2013 MLB Predictions: NL West
In earlier segments in my 2013 Major League Baseball preview, I looked at the American League East, the National League East, the American League Central, the National League Central, and the American League West divisions.
In this segment, my final one, I preview the National League West.
1)—SAN FRANCISCO—I wanted so bad to pick against the Giants, if for no other reason than they have won two World Series titles in the last three years, and it’s going to be difficult to play up to that level of excellence once again. But I just can’t do it. San Francisco is solid, everywhere, and if Tim Lincecum regains his form of previous years, and if Hunter Pence gives the kind of production that he’s capable of, they can be every bit as good as the 94-win team from 2012, and maybe better.
The line-up won’t completely beat you up, but with Pablo Sandoval, Buster Posey, and Pence, they’ll produce enough runs.
The pitching is elite, with Matt Cain, Madison Bumgarner, and Lincecum leading the way, not to mention a filthy bullpen, headlined by closer Sergio Romo.
Resigning Marco Scutaro was big as well. He fits in really well with this team, and his versatility is a big positive for them.
It’s going to be a great race in the NL West between the Giants and Dodgers, but I’m going with the defending champs to win 95 games, and repeat.
2)—LOS ANGELES DODGERS—Special thanks to the Dodgers for helping out with the U.S. economy over the past couple of years. They’ve spent a lot of money. A LOT of money.
Last year, during the season, they acquired Adrian Gonzalez, Josh Beckett and Carl Crawford from the Red Sox. They then continued to spend during the offseason, signing who will be their #2 pitcher, Zack Greinke, to a monumental deal.
The line-up will be very good, when Carl Crawford and Hanley Ramirez return, and it won’t be bad without them, as Matt Kemp and Adrian Gonzalez can rake with anybody.
The rotation is lethal, with Clayton Kershaw, Greinke, Josh Beckett, Hyun-Jin Ryu, and Chad Billingsley making up a fab five.
I just hesitate picking a team to win a division that hasn’t had a number of its core players together for a long period of time. I think the Dodgers will be good…good enough to win 92 games, and make the playoffs. I just have the Giants slightly ahead of them at this point.
3)—ARIZONA DIAMONDBACKS—Last year, everybody was picking the Rangers and Angels to fight it out for the AL West crown. Nobody was paying attention to the A’s, yet they were the ones who wound up winning the division.

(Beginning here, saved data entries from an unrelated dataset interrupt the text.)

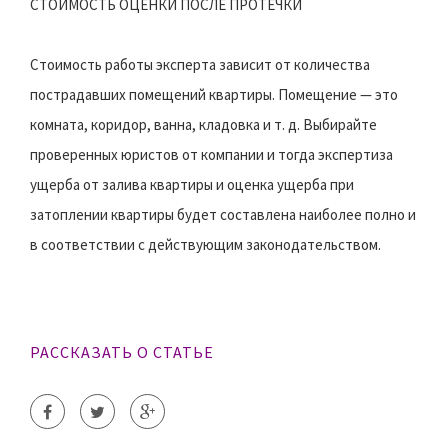
СТОИМОСТЬ ОЦЕНКИ ПОСЛЕ ПРОТЕЧКИ
Стоимость работы эксперта зависит от количества
пострадавших помещений квартиры. Помещение — это
комната, коридор, ванна, кладовка и т. д. Выбирайте
проверенных юристов от компании и тогда экспертиза
ущерба от залива квартиры и оценка ущерба при
затоплении квартиры будет составлена наиболее полно и
в соответствии с действующим законодательством.
РАССКАЗАТЬ О СТАТЬЕ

Teams need to be wary of Arizona, or they’ll turn out to be this year’s edition of the A’s.
The Diamondbacks have some power. Aaron Hill, Miguel Montero, Paul Goldschmidt, and Jason Kubel will hit some long balls. Martin Prado will add a little bit of everything. But they’ll miss Justin Upton’s presence.
Ian Kennedy and Trevor Cahill lead a nice rotation, who turn things over to a good bullpen.

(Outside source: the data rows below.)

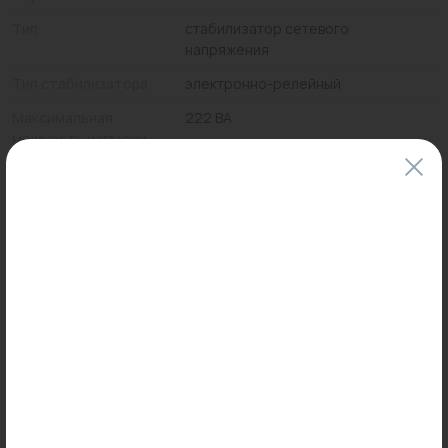
Тип
стабилизатор сетевого
напряжения
Тип стабилизатора
электронно-релейный
Максимальная
222 ВА
мощность нагрузки
Цены и наличие товаров на сайте и в гипермаркетах могут различаться.
Пожалуйста, уточняйте стоимость и наличие товаров в конкретном
магазине.
Информация о товарах на сайте обновляется и может быть неактуальна
для таких же товаров, проданных ранее.
Фактический товар может иметь визуальные отличия от изображения.
Оставить отзыв
Может пригодиться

Arizona won 81 games last year, finishing at .500.
I think they made some moves to acquire guys, like Parra, that they believe will fit in well with their club, and it may pay off.
I like the Diamondbacks enough this year to have them improving to 82-85 wins, but the Giants and Dodgers are just too talented.
4)—SAN DIEGO PADRES—San Diego is moving in the fences at Petco Park this year, and I’m not sure that’s such a good idea, with the Fathers lacking quality starting pitching.
Expect Chase Headley, Yonder Alonso, and Carlos Quinten to provide a little offense, especially with the fences being moved in, but they really do lack a stick in the middle of that order.
They can run, as Everth Cabrera, Will Venable, and Cameron Maybin will all steal some bags.
Pitching is a question mark. Edinson Volquez and Clayton Richard need to be really good if the Padres are to surprise, and that’s just asking a little too much.
San Diego won 76 games last year, but I see them regressing a couple of games this year, with two powerhouses, in the Giants and Dodgers, and a solid club, in the Diamondbacks, in the same division.
72 wins sounds about right.
5)—COLORADO ROCKIES—What a nightmare year it was for Colorado in 2012. Troy Tulowitzki got injured, they got zero pitching, and finished with only 64 wins.
Offensively, the Rockies have some sticks. Expect big years from Tulowitzki, Carlos Gonzalez, and Michael Cuddyer. That’s not much of a problem.
The problem lies in the pitching department, where Colorado was just horrific last year, with a 5.22 team .ERA.
The Rockies even experimented with limiting their four starters to 75 pitches, and then pitching them on three days rest.
That actually worked better than the traditional way, but they’re not trying it this year, at least not from the start.
The Rockies won’t have good pitching. It’s as simple as that. All they can hope for is healthy seasons from Jhoulys Chacin, Jorge De La Rosa, Drew Pomeranz and Jeff Francis, and then just hope for the best.
The pitching on this team is just too bad for me to pick them ahead of anybody in this division.
I say Colorado scores enough runs to win 67 games.